The series finished in Darwin, with Australian skipper Ricky Ponting winning the toss and electing to bat. They were restricted to 4/114—partly due to the tight bowling of Rafique who picked up two wickets—before the Australian captain stabilised the innings. He scored a composed century, as he and Bevan put on a run-a-ball 127 run stand. Strangely, Ponting's 14th ODI century, included only two fours, despite hitting four sixes. Australia finished on 7/254 from their 50 overs. On return, Mortaza took two late innings wickets; however, the rest of the bowling (apart from Rafique and Kapali) again lacked penetration.
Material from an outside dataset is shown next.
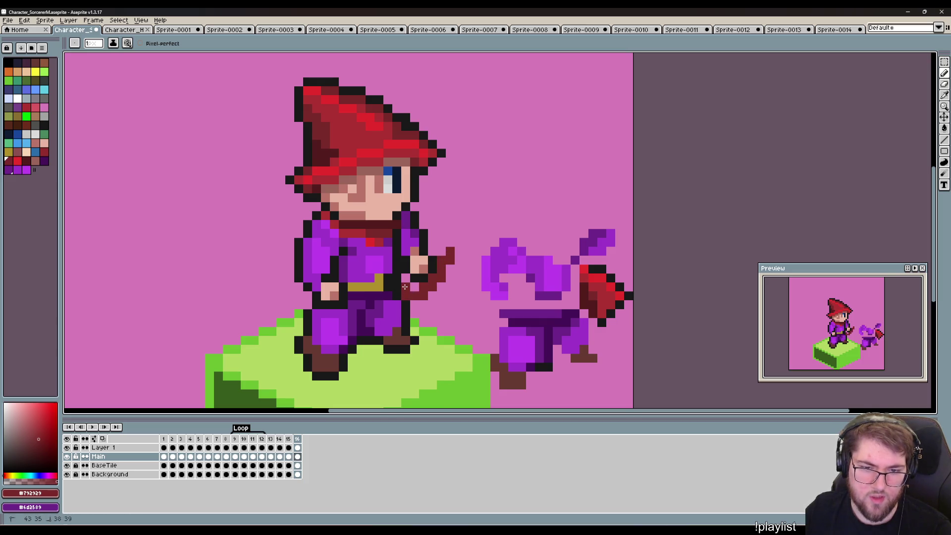
pyautogui.moveTo(435, 252); pyautogui.dragTo(441, 245)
Thanks to some tight bowling, Bangladesh slumped to 5/36. Both Bashar (2) and Mohammad Ashraful (4) were dismissed charging Bichel and Harvey respectively, before Kapali compiled a determined 49 in a 66 run sixth-wicket partnership with Hossain. These shots were possibly caused by tight bowling from Jason Gillespie, who took 1/16 in 10 overs. Bangladesh were bowled out for 142 in the 48th over, with Ian Harvey taking four for 16. Ponting received the man of the match and series awards, as Australia won by 112 runs. According to cricket historian Gideon Haigh, "Almost a quarter of the combined populations of Cairns and Darwin attended the cricket" during the Test and ODI series.